### ACTIVITY
Arrange every line of the entries below as a Markdown table with the columns Row and Line, numbering the rows in order. Leave out blank lines and the pictures.

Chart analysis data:
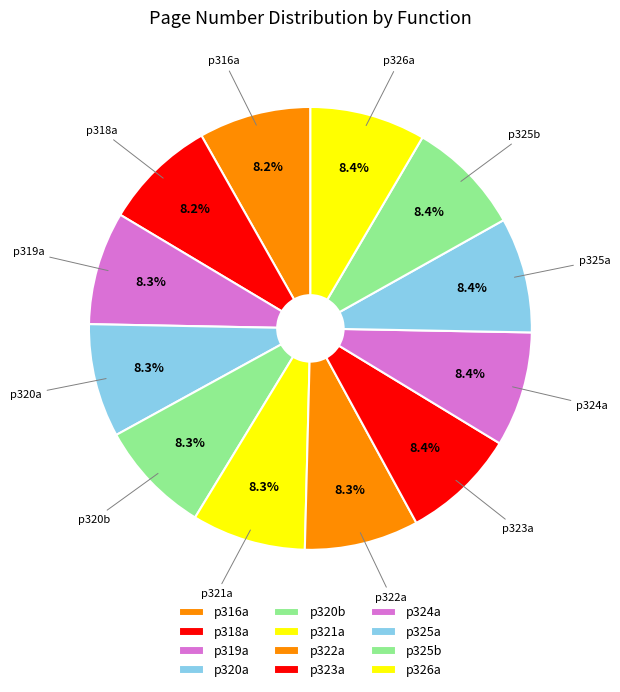

To the nearest percent, what is the average slice percentage?

8%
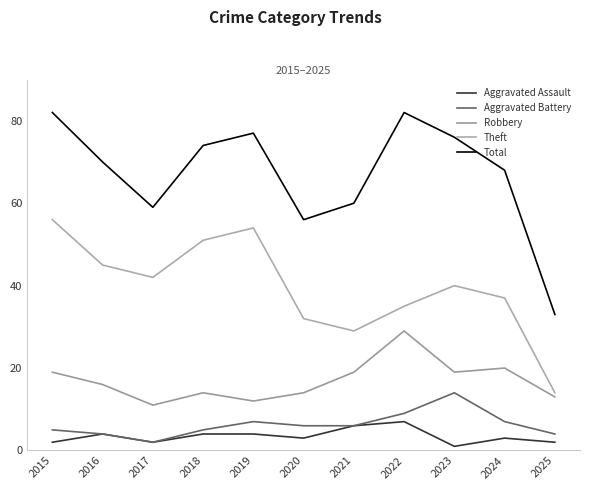

At which label does Theft first exceed 40?

2015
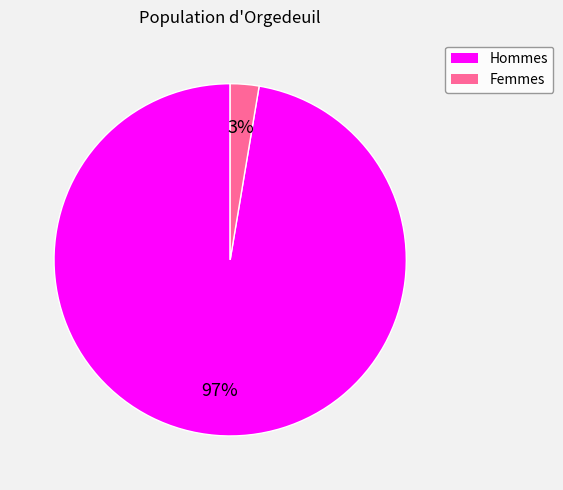

Is there a majority slice in this chart?

Yes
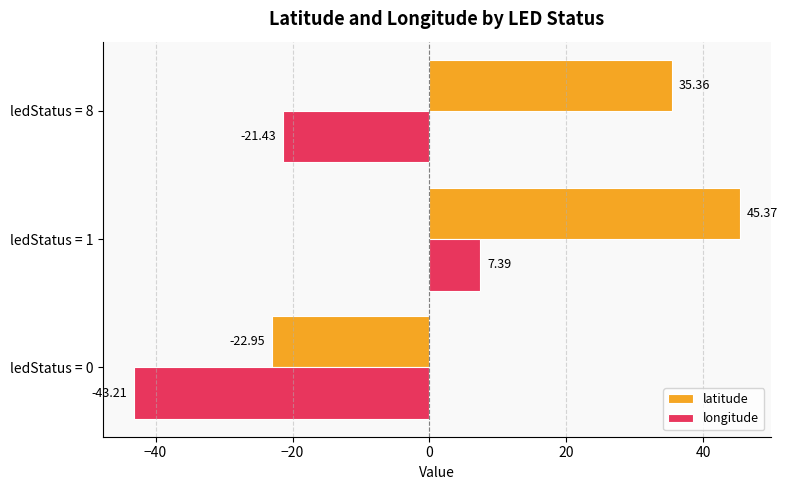

What is the total value across all series at ledStatus = 0?

-66.2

### EXERCISE RESULT
| Row | Line |
|---|---|
| 1 | To the nearest percent, what is the average slice percentage? |
| 2 | 8% |
| 3 | At which label does Theft first exceed 40? |
| 4 | 2015 |
| 5 | Is there a majority slice in this chart? |
| 6 | Yes |
| 7 | What is the total value across all series at ledStatus = 0? |
| 8 | -66.2 |